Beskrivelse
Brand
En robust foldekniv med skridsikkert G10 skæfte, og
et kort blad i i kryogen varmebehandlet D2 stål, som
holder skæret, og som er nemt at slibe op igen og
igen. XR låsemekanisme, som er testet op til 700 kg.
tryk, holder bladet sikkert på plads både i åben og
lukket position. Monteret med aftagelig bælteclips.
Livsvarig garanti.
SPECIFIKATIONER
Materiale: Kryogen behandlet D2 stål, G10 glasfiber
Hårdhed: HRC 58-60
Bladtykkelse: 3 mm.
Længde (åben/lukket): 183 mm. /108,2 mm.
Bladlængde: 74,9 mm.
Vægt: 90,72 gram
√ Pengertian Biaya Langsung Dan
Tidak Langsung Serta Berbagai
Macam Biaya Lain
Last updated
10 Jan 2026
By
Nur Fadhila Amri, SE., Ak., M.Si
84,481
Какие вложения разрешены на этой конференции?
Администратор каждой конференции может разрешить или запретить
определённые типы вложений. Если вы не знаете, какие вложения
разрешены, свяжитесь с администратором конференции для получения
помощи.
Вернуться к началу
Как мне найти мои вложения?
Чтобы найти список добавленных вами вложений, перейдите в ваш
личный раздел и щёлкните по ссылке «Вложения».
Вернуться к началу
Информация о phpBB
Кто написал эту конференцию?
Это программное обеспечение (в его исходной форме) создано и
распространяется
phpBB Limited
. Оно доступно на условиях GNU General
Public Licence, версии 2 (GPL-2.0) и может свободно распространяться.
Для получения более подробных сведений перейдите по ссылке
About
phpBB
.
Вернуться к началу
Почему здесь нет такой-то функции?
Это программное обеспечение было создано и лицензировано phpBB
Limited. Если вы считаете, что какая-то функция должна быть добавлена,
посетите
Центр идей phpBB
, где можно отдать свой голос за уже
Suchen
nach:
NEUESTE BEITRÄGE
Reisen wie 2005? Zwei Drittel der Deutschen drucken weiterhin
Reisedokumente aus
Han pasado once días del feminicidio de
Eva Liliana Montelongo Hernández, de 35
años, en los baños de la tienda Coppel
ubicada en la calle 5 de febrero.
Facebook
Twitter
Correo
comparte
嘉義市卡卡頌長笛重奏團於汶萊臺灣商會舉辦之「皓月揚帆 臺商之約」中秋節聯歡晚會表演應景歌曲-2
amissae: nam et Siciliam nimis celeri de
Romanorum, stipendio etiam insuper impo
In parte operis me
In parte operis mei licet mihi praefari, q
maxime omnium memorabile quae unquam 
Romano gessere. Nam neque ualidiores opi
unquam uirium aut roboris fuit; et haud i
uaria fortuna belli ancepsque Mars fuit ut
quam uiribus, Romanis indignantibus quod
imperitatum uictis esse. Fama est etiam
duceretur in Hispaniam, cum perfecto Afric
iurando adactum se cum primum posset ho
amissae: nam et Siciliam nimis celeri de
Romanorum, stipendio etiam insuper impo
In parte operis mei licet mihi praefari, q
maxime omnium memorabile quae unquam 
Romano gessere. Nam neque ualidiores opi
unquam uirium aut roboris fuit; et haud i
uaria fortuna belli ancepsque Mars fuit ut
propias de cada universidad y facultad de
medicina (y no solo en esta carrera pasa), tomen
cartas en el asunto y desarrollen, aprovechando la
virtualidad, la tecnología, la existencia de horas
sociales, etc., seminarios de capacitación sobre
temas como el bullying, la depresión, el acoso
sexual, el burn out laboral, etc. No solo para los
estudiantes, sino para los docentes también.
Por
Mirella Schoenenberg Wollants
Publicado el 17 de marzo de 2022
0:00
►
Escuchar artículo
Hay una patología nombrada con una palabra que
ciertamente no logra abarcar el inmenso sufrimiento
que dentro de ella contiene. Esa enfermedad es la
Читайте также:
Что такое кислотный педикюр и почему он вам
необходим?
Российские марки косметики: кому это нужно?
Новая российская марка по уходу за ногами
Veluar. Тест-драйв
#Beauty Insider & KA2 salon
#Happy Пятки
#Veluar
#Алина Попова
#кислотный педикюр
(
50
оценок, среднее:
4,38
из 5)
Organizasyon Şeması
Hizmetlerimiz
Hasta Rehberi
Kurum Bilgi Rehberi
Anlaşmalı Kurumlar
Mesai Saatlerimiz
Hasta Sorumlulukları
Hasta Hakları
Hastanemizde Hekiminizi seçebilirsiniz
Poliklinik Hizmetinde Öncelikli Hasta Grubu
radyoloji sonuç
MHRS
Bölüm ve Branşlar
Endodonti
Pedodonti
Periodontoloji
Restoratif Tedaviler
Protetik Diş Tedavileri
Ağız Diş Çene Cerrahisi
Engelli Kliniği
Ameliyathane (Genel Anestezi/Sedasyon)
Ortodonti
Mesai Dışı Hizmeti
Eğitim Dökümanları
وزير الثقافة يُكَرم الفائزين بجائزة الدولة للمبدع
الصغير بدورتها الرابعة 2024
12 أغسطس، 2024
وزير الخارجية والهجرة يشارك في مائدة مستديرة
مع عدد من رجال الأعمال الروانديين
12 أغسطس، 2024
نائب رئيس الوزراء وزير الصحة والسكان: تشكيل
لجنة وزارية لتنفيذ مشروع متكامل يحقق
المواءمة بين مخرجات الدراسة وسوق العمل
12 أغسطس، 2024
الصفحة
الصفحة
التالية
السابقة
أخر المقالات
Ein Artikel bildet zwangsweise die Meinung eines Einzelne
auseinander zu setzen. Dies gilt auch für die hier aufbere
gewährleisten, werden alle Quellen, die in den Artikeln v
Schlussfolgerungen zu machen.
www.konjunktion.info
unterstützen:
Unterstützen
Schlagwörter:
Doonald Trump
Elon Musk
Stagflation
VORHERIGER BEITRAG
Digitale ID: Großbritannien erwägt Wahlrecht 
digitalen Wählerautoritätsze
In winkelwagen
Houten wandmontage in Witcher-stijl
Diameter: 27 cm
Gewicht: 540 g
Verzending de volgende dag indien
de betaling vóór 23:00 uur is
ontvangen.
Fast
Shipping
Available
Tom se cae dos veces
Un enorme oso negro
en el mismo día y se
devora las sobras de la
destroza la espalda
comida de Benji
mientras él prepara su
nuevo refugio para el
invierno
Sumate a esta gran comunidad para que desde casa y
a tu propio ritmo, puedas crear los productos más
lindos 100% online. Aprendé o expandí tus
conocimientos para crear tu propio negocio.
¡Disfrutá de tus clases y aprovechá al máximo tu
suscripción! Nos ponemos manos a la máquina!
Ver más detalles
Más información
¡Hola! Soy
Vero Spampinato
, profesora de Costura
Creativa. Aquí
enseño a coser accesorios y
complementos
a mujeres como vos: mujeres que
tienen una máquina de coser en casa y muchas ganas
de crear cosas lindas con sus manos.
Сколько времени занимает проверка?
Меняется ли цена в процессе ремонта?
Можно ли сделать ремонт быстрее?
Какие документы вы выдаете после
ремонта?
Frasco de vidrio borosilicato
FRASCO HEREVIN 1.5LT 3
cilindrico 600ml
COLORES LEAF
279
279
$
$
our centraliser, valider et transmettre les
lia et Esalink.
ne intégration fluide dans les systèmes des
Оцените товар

++++++

→ Aim of the exercise
Each record above, in full: retype it verbatim.

→ Task answer
Beskrivelse
Brand
En robust foldekniv med skridsikkert G10 skæfte, og
et kort blad i i kryogen varmebehandlet D2 stål, som
holder skæret, og som er nemt at slibe op igen og
igen. XR låsemekanisme, som er testet op til 700 kg.
tryk, holder bladet sikkert på plads både i åben og
lukket position. Monteret med aftagelig bælteclips.
Livsvarig garanti.
SPECIFIKATIONER
Materiale: Kryogen behandlet D2 stål, G10 glasfiber
Hårdhed: HRC 58-60
Bladtykkelse: 3 mm.
Længde (åben/lukket): 183 mm. /108,2 mm.
Bladlængde: 74,9 mm.
Vægt: 90,72 gram
√ Pengertian Biaya Langsung Dan
Tidak Langsung Serta Berbagai
Macam Biaya Lain
Last updated
10 Jan 2026
By
Nur Fadhila Amri, SE., Ak., M.Si
84,481
Какие вложения разрешены на этой конференции?
Администратор каждой конференции может разрешить или запретить
определённые типы вложений. Если вы не знаете, какие вложения
разрешены, свяжитесь с администратором конференции для получения
помощи.
Вернуться к началу
Как мне найти мои вложения?
Чтобы найти список добавленных вами вложений, перейдите в ваш
личный раздел и щёлкните по ссылке «Вложения».
Вернуться к началу
Информация о phpBB
Кто написал эту конференцию?
Это программное обеспечение (в его исходной форме) создано и
распространяется
phpBB Limited
. Оно доступно на условиях GNU General
Public Licence, версии 2 (GPL-2.0) и может свободно распространяться.
Для получения более подробных сведений перейдите по ссылке
About
phpBB
.
Вернуться к началу
Почему здесь нет такой-то функции?
Это программное обеспечение было создано и лицензировано phpBB
Limited. Если вы считаете, что какая-то функция должна быть добавлена,
посетите
Центр идей phpBB
, где можно отдать свой голос за уже
Suchen
nach:
NEUESTE BEITRÄGE
Reisen wie 2005? Zwei Drittel der Deutschen drucken weiterhin
Reisedokumente aus
Han pasado once días del feminicidio de
Eva Liliana Montelongo Hernández, de 35
años, en los baños de la tienda Coppel
ubicada en la calle 5 de febrero.
Facebook
Twitter
Correo
comparte
嘉義市卡卡頌長笛重奏團於汶萊臺灣商會舉辦之「皓月揚帆 臺商之約」中秋節聯歡晚會表演應景歌曲-2
amissae: nam et Siciliam nimis celeri de
Romanorum, stipendio etiam insuper impo
In parte operis me
In parte operis mei licet mihi praefari, q
maxime omnium memorabile quae unquam 
Romano gessere. Nam neque ualidiores opi
unquam uirium aut roboris fuit; et haud i
uaria fortuna belli ancepsque Mars fuit ut
quam uiribus, Romanis indignantibus quod
imperitatum uictis esse. Fama est etiam
duceretur in Hispaniam, cum perfecto Afric
iurando adactum se cum primum posset ho
amissae: nam et Siciliam nimis celeri de
Romanorum, stipendio etiam insuper impo
In parte operis mei licet mihi praefari, q
maxime omnium memorabile quae unquam 
Romano gessere. Nam neque ualidiores opi
unquam uirium aut roboris fuit; et haud i
uaria fortuna belli ancepsque Mars fuit ut
propias de cada universidad y facultad de
medicina (y no solo en esta carrera pasa), tomen
cartas en el asunto y desarrollen, aprovechando la
virtualidad, la tecnología, la existencia de horas
sociales, etc., seminarios de capacitación sobre
temas como el bullying, la depresión, el acoso
sexual, el burn out laboral, etc. No solo para los
estudiantes, sino para los docentes también.
Por
Mirella Schoenenberg Wollants
Publicado el 17 de marzo de 2022
0:00
►
Escuchar artículo
Hay una patología nombrada con una palabra que
ciertamente no logra abarcar el inmenso sufrimiento
que dentro de ella contiene. Esa enfermedad es la
Читайте также:
Что такое кислотный педикюр и почему он вам
необходим?
Российские марки косметики: кому это нужно?
Новая российская марка по уходу за ногами
Veluar. Тест-драйв
#Beauty Insider & KA2 salon
#Happy Пятки
#Veluar
#Алина Попова
#кислотный педикюр
(
50
оценок, среднее:
4,38
из 5)
Organizasyon Şeması
Hizmetlerimiz
Hasta Rehberi
Kurum Bilgi Rehberi
Anlaşmalı Kurumlar
Mesai Saatlerimiz
Hasta Sorumlulukları
Hasta Hakları
Hastanemizde Hekiminizi seçebilirsiniz
Poliklinik Hizmetinde Öncelikli Hasta Grubu
radyoloji sonuç
MHRS
Bölüm ve Branşlar
Endodonti
Pedodonti
Periodontoloji
Restoratif Tedaviler
Protetik Diş Tedavileri
Ağız Diş Çene Cerrahisi
Engelli Kliniği
Ameliyathane (Genel Anestezi/Sedasyon)
Ortodonti
Mesai Dışı Hizmeti
Eğitim Dökümanları
وزير الثقافة يُكَرم الفائزين بجائزة الدولة للمبدع
الصغير بدورتها الرابعة 2024
12 أغسطس، 2024
وزير الخارجية والهجرة يشارك في مائدة مستديرة
مع عدد من رجال الأعمال الروانديين
12 أغسطس، 2024
نائب رئيس الوزراء وزير الصحة والسكان: تشكيل
لجنة وزارية لتنفيذ مشروع متكامل يحقق
المواءمة بين مخرجات الدراسة وسوق العمل
12 أغسطس، 2024
الصفحة
الصفحة
التالية
السابقة
أخر المقالات
Ein Artikel bildet zwangsweise die Meinung eines Einzelne
auseinander zu setzen. Dies gilt auch für die hier aufbere
gewährleisten, werden alle Quellen, die in den Artikeln v
Schlussfolgerungen zu machen.
www.konjunktion.info
unterstützen:
Unterstützen
Schlagwörter:
Doonald Trump
Elon Musk
Stagflation
VORHERIGER BEITRAG
Digitale ID: Großbritannien erwägt Wahlrecht 
digitalen Wählerautoritätsze
In winkelwagen
Houten wandmontage in Witcher-stijl
Diameter: 27 cm
Gewicht: 540 g
Verzending de volgende dag indien
de betaling vóór 23:00 uur is
ontvangen.
Fast
Shipping
Available
Tom se cae dos veces
Un enorme oso negro
en el mismo día y se
devora las sobras de la
destroza la espalda
comida de Benji
mientras él prepara su
nuevo refugio para el
invierno
Sumate a esta gran comunidad para que desde casa y
a tu propio ritmo, puedas crear los productos más
lindos 100% online. Aprendé o expandí tus
conocimientos para crear tu propio negocio.
¡Disfrutá de tus clases y aprovechá al máximo tu
suscripción! Nos ponemos manos a la máquina!
Ver más detalles
Más información
¡Hola! Soy
Vero Spampinato
, profesora de Costura
Creativa. Aquí
enseño a coser accesorios y
complementos
a mujeres como vos: mujeres que
tienen una máquina de coser en casa y muchas ganas
de crear cosas lindas con sus manos.
Сколько времени занимает проверка?
Меняется ли цена в процессе ремонта?
Можно ли сделать ремонт быстрее?
Какие документы вы выдаете после
ремонта?
Frasco de vidrio borosilicato
FRASCO HEREVIN 1.5LT 3
cilindrico 600ml
COLORES LEAF
279
279
$
$
our centraliser, valider et transmettre les
lia et Esalink.
ne intégration fluide dans les systèmes des
Оцените товар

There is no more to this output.